Extracted information:
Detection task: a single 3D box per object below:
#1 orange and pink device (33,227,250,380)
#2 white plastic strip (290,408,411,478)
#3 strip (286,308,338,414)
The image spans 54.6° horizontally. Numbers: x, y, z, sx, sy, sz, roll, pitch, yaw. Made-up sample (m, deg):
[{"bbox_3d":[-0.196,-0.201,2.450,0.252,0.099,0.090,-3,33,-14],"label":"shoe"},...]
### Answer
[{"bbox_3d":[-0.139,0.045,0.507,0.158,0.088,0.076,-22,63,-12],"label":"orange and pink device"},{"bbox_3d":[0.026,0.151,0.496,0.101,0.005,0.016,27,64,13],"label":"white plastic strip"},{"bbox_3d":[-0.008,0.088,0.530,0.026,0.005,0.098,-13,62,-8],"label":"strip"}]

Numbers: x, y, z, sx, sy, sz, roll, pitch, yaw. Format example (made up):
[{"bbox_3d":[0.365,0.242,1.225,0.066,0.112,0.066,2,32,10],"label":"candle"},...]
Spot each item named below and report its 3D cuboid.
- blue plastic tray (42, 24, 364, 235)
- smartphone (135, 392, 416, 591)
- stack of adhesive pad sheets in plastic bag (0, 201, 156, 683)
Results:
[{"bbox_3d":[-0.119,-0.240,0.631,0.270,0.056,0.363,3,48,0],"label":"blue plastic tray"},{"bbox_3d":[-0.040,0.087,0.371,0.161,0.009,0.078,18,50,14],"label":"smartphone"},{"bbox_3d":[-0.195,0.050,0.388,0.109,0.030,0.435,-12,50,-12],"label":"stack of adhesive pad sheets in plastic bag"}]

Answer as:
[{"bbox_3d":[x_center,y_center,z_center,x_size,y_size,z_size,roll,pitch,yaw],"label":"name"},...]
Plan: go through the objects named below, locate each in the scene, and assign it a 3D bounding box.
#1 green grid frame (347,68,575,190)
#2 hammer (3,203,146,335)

Your assignment: Everything above, from first entry to last, must be reproduced exactly.

Task solution:
Detection task: a single 3D box per object below:
#1 orange and pink device (33,227,250,380)
#2 white plastic strip (290,408,411,478)
#3 strip (286,308,338,414)
The image spans 54.6° horizontally. Numbers: x, y, z, sx, sy, sz, roll, pitch, yaw. Made-up sample (m, deg):
[{"bbox_3d":[-0.196,-0.201,2.450,0.252,0.099,0.090,-3,33,-14],"label":"shoe"},...]
### Answer
[{"bbox_3d":[-0.139,0.045,0.507,0.158,0.088,0.076,-22,63,-12],"label":"orange and pink device"},{"bbox_3d":[0.026,0.151,0.496,0.101,0.005,0.016,27,64,13],"label":"white plastic strip"},{"bbox_3d":[-0.008,0.088,0.530,0.026,0.005,0.098,-13,62,-8],"label":"strip"}]

Numbers: x, y, z, sx, sy, sz, roll, pitch, yaw. Format example (made up):
[{"bbox_3d":[0.365,0.242,1.225,0.066,0.112,0.066,2,32,10],"label":"candle"},...]
Spot each item named below and report its 3D cuboid.
- blue plastic tray (42, 24, 364, 235)
- smartphone (135, 392, 416, 591)
- stack of adhesive pad sheets in plastic bag (0, 201, 156, 683)
Results:
[{"bbox_3d":[-0.119,-0.240,0.631,0.270,0.056,0.363,3,48,0],"label":"blue plastic tray"},{"bbox_3d":[-0.040,0.087,0.371,0.161,0.009,0.078,18,50,14],"label":"smartphone"},{"bbox_3d":[-0.195,0.050,0.388,0.109,0.030,0.435,-12,50,-12],"label":"stack of adhesive pad sheets in plastic bag"}]

Answer as:
[{"bbox_3d":[x_center,y_center,z_center,x_size,y_size,z_size,roll,pitch,yaw],"label":"name"},...]
Plan: go through the objects named below, locate each in the scene, and assign it a 3D bounding box.
#1 green grid frame (347,68,575,190)
#2 hammer (3,203,146,335)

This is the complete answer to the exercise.